Simone Hocke: Additionally, staff councils and similar bodies are often made up of people who have no academic career path. During their time in office, they acquire competences that are equal to a bachelor’s degree. We developed the master’s program in order to give them the opportunity to professionalize their work and to offer the chance for recognition of the competences that they acquired during their working period in the form of an official qualification.

Andreas Klee
© Peter Mehlis

For whom is the degree course and what does it include?

Andreas Klee: The study program is specifically aimed at work representatives.
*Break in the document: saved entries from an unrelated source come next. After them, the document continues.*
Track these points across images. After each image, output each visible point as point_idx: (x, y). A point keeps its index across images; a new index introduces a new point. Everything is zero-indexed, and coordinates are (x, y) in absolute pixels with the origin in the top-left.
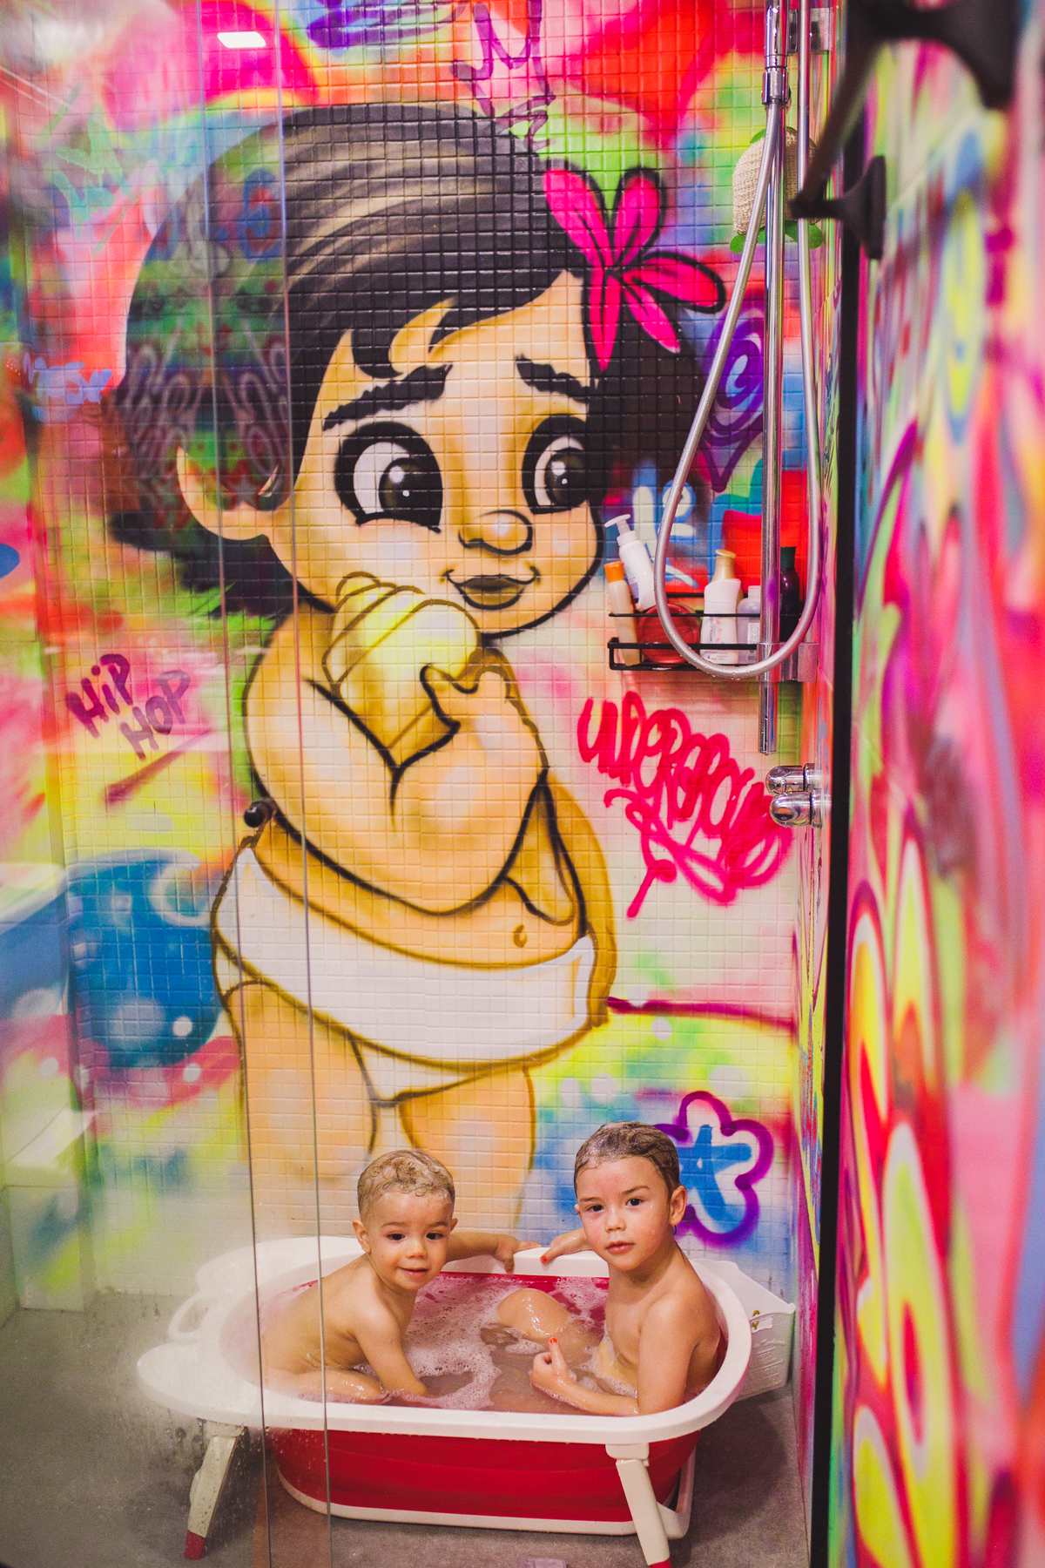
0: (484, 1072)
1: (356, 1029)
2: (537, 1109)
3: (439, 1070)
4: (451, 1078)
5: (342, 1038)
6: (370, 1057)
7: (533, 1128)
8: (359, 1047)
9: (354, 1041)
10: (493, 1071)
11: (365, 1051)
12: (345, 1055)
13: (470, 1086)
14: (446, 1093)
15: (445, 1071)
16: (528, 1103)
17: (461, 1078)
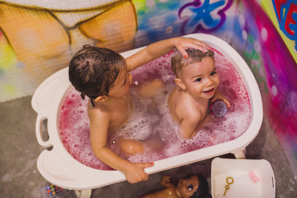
0: (111, 7)
1: (49, 7)
2: (137, 12)
3: (91, 11)
4: (98, 12)
5: (44, 12)
6: (60, 16)
7: (136, 19)
8: (53, 13)
9: (51, 12)
10: (116, 5)
11: (57, 14)
12: (48, 17)
13: (107, 12)
14: (97, 18)
15: (94, 11)
16: (132, 10)
17: (102, 11)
Alongside work and staff council members, as well as members of employee representation bodies, advisors for work and staff councils, disabled persons representatives, and equal opportunities representatives are part of the target group.

Simone Hocke: The degree course itself is made up of three parts that can also be studied individually for a certificate. When put together, they form the master’s degree. The first certificate “Work-Related Consultation” focusses on expanding on consultation competences. Theories and methods for individual and group consultations are trained in this part. The second certificate course “Participative Staff and Organizational Development” takes a closer look at organizational theories and management actions. Knowledge of work transformations, good working conditions, and staff participation is passed on in the third certificate “Work / Technology Organization and Participation.”

Simone Hocke
© Privat

What makes the program stand out?

Simone Hocke: One thing is especially the flexible degree structure thanks to the building-block system. The individual degree parts can each be completed with a certificate. This makes it possible for the program to be individually formed depending on career focusses and the students’ differing educational aims.

The students can apply for the master’s degree directly at the beginning. Or they may decide to complete one or more certificate courses. If they then decide to do the master’s degree at a later point in time, the previously acquired certificates count towards their qualification.

It is also not always a matter of course that career-based experience can be recognized as entry qualifications for a degree. This is, however, the case with MABO. This validation of informal competences, as is the correct specialist term, makes the program particularly attractive. And is a chance for the university to be even more open.

Andreas Klee: The course of studies also differs from conventional degree programs. We want to make it simpler for students to shape their study time alongside work and in accordance with their needs. This is successful thanks to online teaching and autonomous learning phases that enable flexible family-friendly learning times that are independent of location.

Finally, this degree program, in which the Academy of Continuing Education and the Faculty of Social Sciences are also involved, shows the societal responsibility that zap and the University of Bremen are taking on in terms of work-political issues. The viable cooperation with the Bremen Chamber of Labor and the close contacts to trade unions bring theory and practical work together and strengthen cooperation in Bremen State.